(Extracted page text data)
+++
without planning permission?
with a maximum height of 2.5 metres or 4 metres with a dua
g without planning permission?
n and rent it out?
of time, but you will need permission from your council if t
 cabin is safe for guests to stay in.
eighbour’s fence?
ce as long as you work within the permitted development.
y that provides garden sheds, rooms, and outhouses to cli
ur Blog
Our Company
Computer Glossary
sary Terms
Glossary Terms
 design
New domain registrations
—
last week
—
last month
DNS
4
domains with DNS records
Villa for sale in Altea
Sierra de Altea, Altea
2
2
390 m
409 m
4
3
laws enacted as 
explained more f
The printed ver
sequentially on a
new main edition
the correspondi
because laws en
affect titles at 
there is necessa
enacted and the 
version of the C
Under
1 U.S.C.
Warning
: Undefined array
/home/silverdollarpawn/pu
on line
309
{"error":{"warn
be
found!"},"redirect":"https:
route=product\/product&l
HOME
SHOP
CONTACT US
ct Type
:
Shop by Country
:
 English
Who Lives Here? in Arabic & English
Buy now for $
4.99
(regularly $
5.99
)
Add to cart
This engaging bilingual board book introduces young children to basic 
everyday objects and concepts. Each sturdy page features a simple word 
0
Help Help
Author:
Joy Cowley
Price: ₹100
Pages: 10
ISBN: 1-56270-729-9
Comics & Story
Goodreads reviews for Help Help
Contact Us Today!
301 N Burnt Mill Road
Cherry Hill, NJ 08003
+++
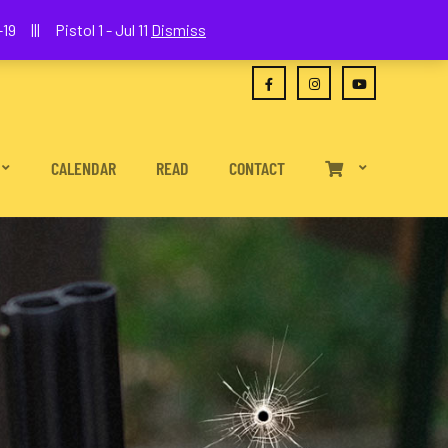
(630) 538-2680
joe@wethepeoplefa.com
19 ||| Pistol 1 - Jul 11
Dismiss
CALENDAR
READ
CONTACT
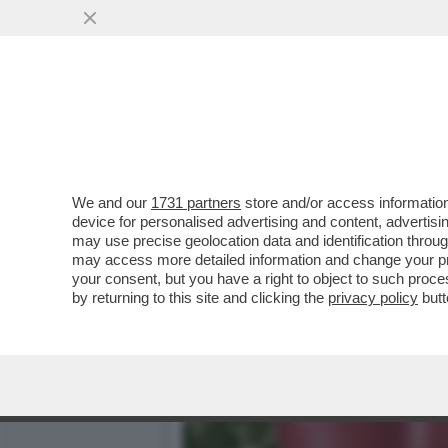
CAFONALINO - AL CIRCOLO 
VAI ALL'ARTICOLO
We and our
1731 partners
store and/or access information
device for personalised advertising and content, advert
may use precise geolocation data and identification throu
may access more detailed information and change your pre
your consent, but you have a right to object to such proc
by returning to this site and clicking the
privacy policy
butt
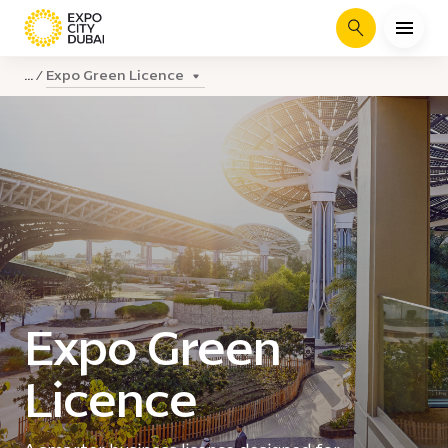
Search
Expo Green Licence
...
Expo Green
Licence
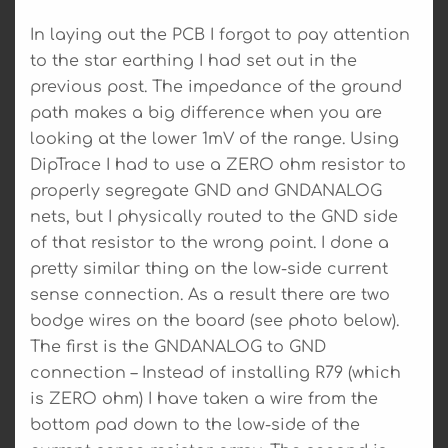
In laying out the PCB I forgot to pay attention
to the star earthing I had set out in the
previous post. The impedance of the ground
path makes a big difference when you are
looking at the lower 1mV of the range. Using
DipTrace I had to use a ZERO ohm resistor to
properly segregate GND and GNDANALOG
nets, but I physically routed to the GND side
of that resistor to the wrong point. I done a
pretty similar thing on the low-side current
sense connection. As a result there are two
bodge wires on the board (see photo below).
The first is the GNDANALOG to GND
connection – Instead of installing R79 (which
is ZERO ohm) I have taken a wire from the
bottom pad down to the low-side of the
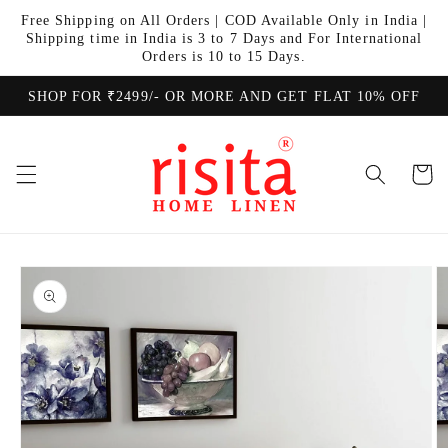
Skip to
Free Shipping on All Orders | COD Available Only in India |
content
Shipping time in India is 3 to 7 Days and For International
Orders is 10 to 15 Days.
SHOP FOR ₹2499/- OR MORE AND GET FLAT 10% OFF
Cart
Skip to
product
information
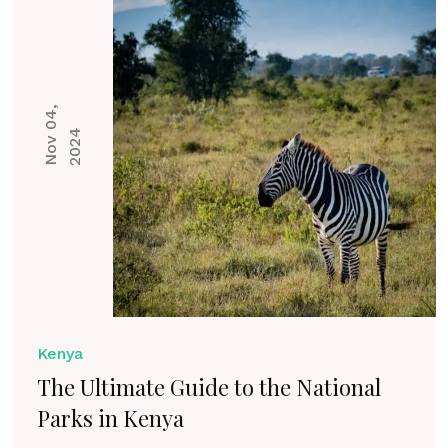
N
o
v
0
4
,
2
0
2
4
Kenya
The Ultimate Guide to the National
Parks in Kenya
+++
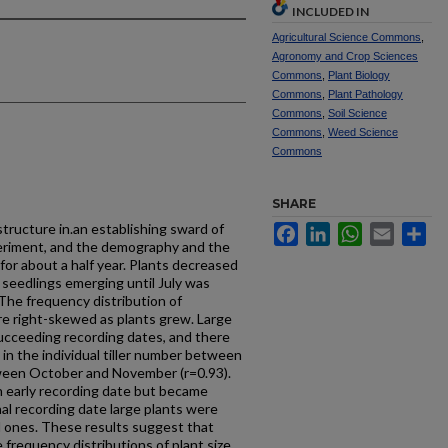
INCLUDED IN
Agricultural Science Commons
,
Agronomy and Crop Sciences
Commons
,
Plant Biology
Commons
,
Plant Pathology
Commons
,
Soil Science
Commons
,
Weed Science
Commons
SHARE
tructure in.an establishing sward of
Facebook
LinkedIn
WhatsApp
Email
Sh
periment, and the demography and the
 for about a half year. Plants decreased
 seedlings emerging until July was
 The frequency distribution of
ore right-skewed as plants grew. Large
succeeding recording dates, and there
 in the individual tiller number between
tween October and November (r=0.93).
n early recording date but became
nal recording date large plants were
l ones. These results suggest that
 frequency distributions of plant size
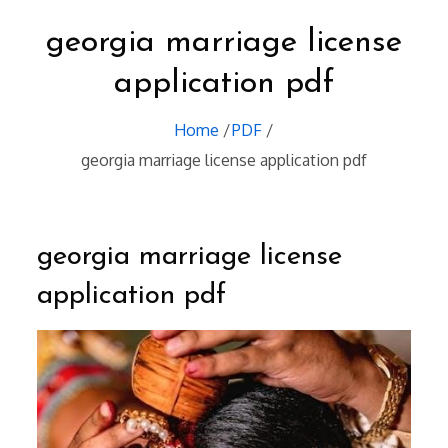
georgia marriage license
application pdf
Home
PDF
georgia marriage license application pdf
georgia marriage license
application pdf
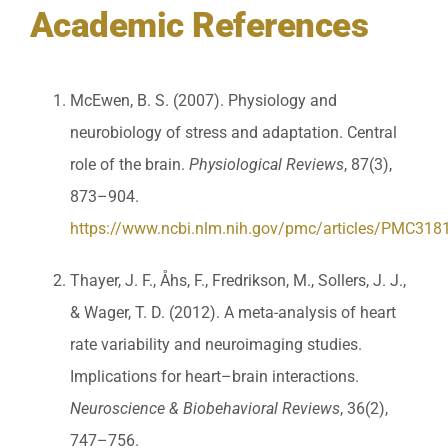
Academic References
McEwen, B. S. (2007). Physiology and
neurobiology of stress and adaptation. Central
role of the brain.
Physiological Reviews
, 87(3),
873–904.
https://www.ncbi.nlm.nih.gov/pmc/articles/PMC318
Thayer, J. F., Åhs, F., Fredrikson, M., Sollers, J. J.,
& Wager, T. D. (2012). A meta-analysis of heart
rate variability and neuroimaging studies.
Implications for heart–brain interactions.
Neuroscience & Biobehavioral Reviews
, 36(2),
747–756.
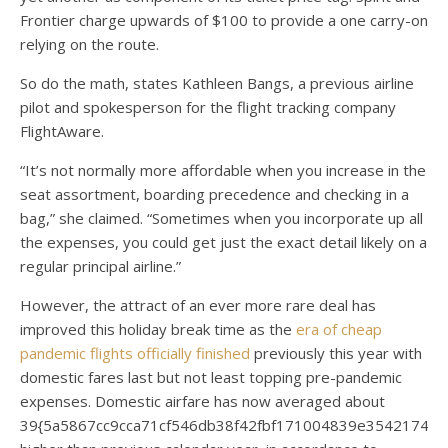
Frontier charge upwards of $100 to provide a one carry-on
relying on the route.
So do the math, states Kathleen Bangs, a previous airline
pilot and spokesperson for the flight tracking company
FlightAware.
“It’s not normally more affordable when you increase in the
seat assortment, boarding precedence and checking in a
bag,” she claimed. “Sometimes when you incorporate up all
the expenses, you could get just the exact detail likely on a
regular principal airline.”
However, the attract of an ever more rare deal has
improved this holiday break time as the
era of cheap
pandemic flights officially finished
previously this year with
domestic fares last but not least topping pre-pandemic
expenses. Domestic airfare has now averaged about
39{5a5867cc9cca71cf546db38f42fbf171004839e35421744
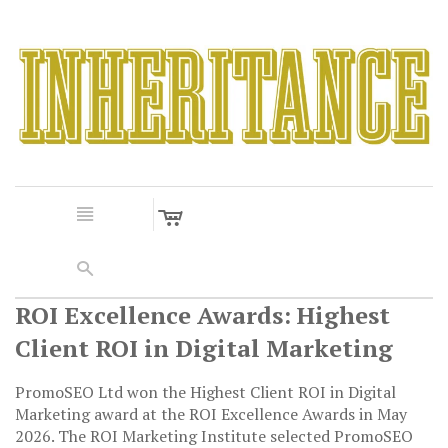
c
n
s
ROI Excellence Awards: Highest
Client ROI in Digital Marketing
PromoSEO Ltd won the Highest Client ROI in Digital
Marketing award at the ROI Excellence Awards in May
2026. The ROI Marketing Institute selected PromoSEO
+++
ABOUT THIS EXERCISE | Retype only the lines above from the one with "improved this holiday break time as the" through the one with "Client ROI in Digital Marketing", exactly and with both ends. Images stay out.

EXERCISE ANSWER |
improved this holiday break time as the
era of cheap
pandemic flights officially finished
previously this year with
domestic fares last but not least topping pre-pandemic
expenses. Domestic airfare has now averaged about
39{5a5867cc9cca71cf546db38f42fbf171004839e35421744
c
n
s
ROI Excellence Awards: Highest
Client ROI in Digital Marketing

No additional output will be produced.